Top of MATERIAL SUPPLIED

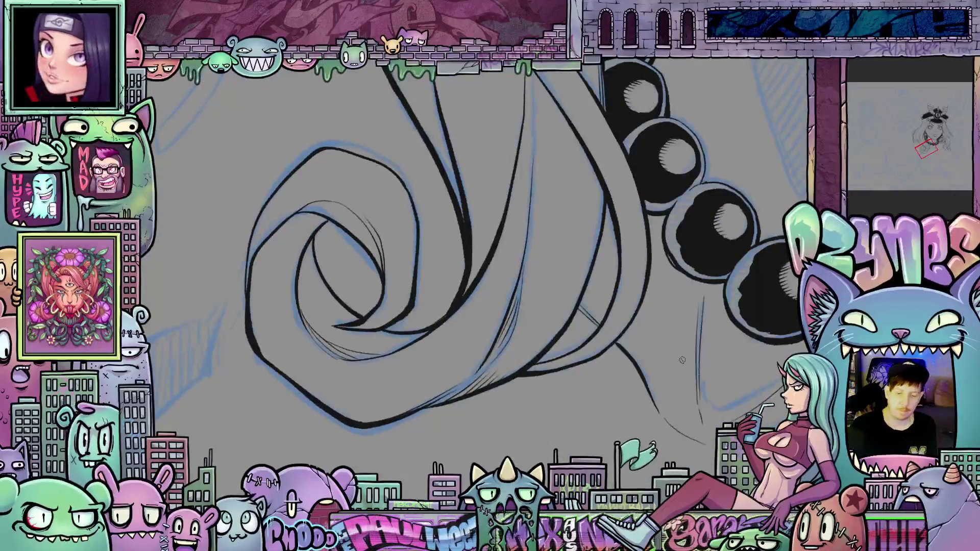
{"action": "scroll", "coordinate": [614, 306], "scroll_direction": "down", "scroll_amount": 5}
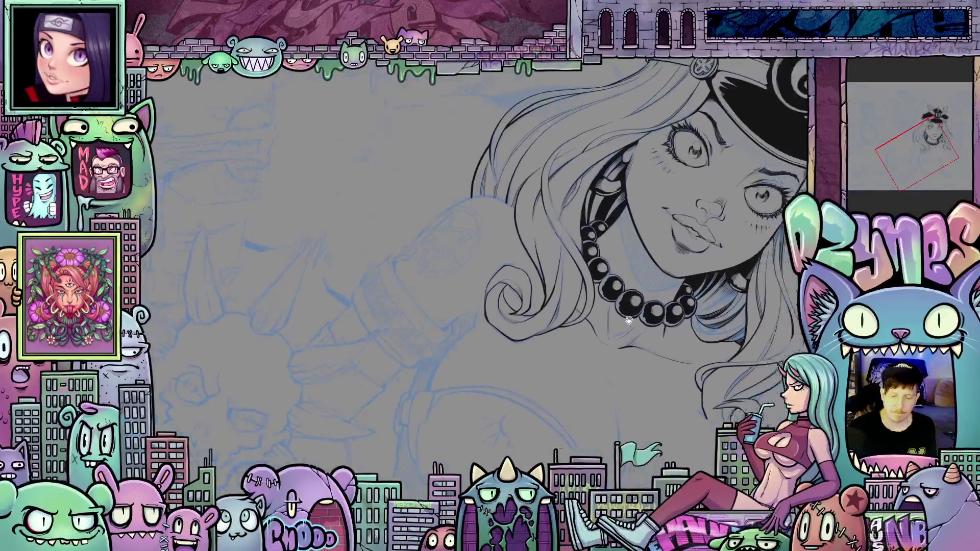
Step: Straighten the view and fill the black cap, earrings and beads with dark navy blue
{"action": "mouse_move", "coordinate": [510, 286]}
{"action": "left_mouse_down"}
{"action": "mouse_move", "coordinate": [541, 316]}
{"action": "mouse_move", "coordinate": [603, 423]}
{"action": "left_mouse_up"}
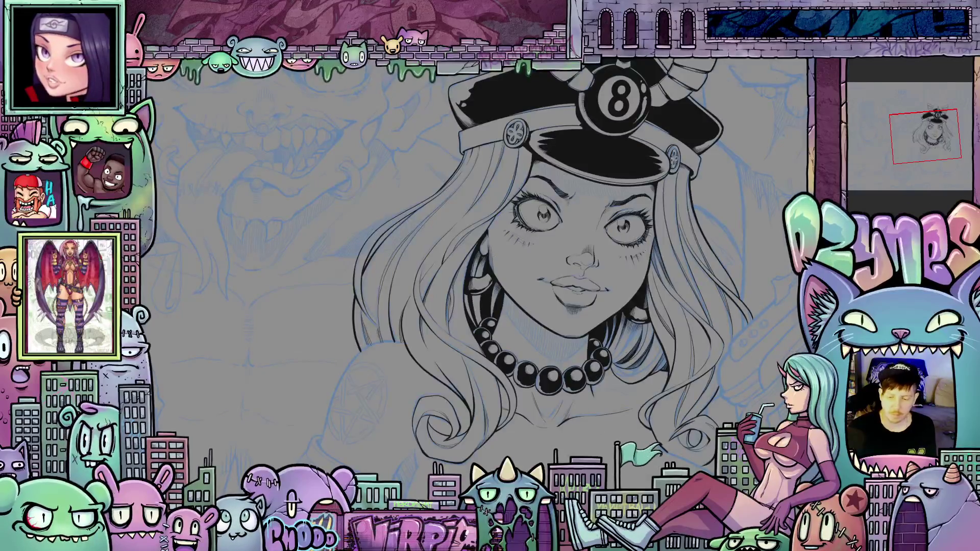
{"action": "key", "text": "alt+Delete"}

Bottom of MATERIAL SUPPLIED

* **TASK BRIEF**
Look for the string "action" in the data above and return every line that has it.

* **WRITTEN RESPONSE**
{"action": "scroll", "coordinate": [614, 306], "scroll_direction": "down", "scroll_amount": 5}
{"action": "mouse_move", "coordinate": [510, 286]}
{"action": "left_mouse_down"}
{"action": "mouse_move", "coordinate": [541, 316]}
{"action": "mouse_move", "coordinate": [603, 423]}
{"action": "left_mouse_up"}
{"action": "key", "text": "alt+Delete"}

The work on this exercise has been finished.